=== Instructions to follow ===
Only an exact copy of the entries, stripped of pictures, will serve as the answer.

=== Intrinsic camera parameters ===
****

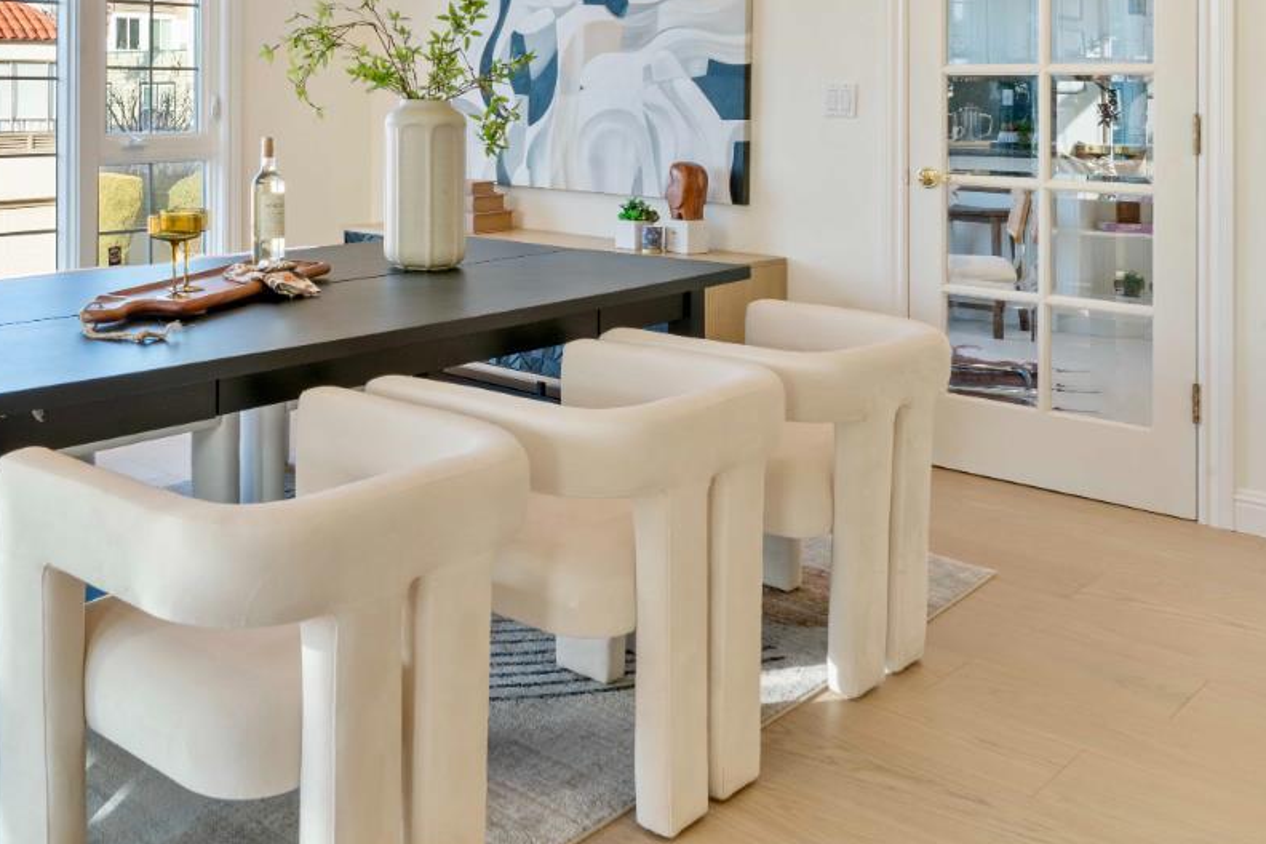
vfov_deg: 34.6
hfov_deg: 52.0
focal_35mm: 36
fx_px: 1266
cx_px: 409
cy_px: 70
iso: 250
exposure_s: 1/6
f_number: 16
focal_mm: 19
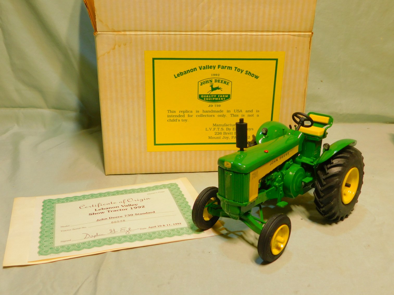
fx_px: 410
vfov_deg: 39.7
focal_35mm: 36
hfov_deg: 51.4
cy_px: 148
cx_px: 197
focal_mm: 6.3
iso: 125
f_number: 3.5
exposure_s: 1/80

****

=== Answer section ===
vfov_deg: 34.6
hfov_deg: 52.0
focal_35mm: 36
fx_px: 1266
cx_px: 409
cy_px: 70
iso: 250
exposure_s: 1/6
f_number: 16
focal_mm: 19
fx_px: 410
vfov_deg: 39.7
focal_35mm: 36
hfov_deg: 51.4
cy_px: 148
cx_px: 197
focal_mm: 6.3
iso: 125
f_number: 3.5
exposure_s: 1/80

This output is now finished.